The Clock That Changes Everything
Here is the thing about the valuation paradox: it is temporary.
DeepSeek’s first external fundraise starts a clock. External LPs have return expectations. State capital has strategic timelines. The Information reported that DeepSeek will accelerate commercialization following the round, with V4.1 adding enterprise-specific tooling. The company that has spent years avoiding the pressures of external capital is about to discover what Kimi already knows: every dollar raised is also a deadline.
Kimi’s $200 million ARR is not just a metric.
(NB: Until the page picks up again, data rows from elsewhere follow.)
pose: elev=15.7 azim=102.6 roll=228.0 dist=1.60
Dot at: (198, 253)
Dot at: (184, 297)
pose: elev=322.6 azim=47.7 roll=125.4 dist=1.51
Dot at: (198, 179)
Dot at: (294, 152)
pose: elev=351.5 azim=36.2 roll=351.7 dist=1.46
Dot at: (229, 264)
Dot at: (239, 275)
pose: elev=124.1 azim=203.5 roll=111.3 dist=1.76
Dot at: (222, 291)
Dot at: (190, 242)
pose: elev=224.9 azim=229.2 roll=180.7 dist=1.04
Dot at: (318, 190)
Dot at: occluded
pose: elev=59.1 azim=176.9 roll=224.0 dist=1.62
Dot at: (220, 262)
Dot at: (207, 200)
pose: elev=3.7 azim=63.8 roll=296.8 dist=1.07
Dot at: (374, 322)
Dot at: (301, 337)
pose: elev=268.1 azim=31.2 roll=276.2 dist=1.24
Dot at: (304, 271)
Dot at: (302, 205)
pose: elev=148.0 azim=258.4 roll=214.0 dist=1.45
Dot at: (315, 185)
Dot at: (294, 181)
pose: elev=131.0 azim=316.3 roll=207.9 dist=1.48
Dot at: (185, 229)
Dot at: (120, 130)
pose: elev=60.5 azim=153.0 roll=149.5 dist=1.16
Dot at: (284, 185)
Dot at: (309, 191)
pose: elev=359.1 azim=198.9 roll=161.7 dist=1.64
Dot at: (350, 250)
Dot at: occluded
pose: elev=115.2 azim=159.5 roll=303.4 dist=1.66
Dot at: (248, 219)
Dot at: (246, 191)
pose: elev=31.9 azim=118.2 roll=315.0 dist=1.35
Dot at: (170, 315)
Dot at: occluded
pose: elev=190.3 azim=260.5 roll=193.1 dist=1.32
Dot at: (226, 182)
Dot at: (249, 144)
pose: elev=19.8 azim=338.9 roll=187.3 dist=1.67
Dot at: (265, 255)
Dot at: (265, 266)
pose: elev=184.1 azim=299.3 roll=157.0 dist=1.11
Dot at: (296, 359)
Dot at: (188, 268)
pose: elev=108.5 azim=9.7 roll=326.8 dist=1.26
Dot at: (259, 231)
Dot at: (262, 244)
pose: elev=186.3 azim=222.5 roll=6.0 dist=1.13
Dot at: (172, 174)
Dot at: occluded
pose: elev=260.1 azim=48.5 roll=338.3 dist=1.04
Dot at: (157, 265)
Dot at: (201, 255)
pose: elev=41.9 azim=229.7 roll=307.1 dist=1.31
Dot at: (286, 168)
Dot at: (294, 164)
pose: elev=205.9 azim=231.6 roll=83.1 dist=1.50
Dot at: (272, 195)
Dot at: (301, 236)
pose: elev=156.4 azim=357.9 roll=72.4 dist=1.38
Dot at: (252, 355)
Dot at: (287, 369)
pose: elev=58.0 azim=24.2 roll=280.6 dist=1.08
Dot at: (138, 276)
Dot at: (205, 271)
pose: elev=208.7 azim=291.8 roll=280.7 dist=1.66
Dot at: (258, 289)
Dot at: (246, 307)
It is a preview of the questions DeepSeek will be asked in 12 to 18 months: What is your retention? What is your enterprise pipeline? When do you break even?
And Z.ai, having already crossed into public markets, is living in that future right now — answering quarterly, in public, for every strategic choice it makes.
Three companies. Three instincts. Three different relationships with the clock.
The quant tribe built the biggest valuation by refusing to be legible on anyone else’s timeline. The VC tribe built the best business by learning to speak capital’s language fluently. The academic tribe went public first, watched its stock surge 500% in six weeks, and is now confronting the question that capital market success defers but doesn’t answer: do developers reach for you first, or only when the other options aren’t available?
The question is not which valuation is correct today. The question is which instinct survives contact with the same set of pressures — because eventually, all three companies will face them.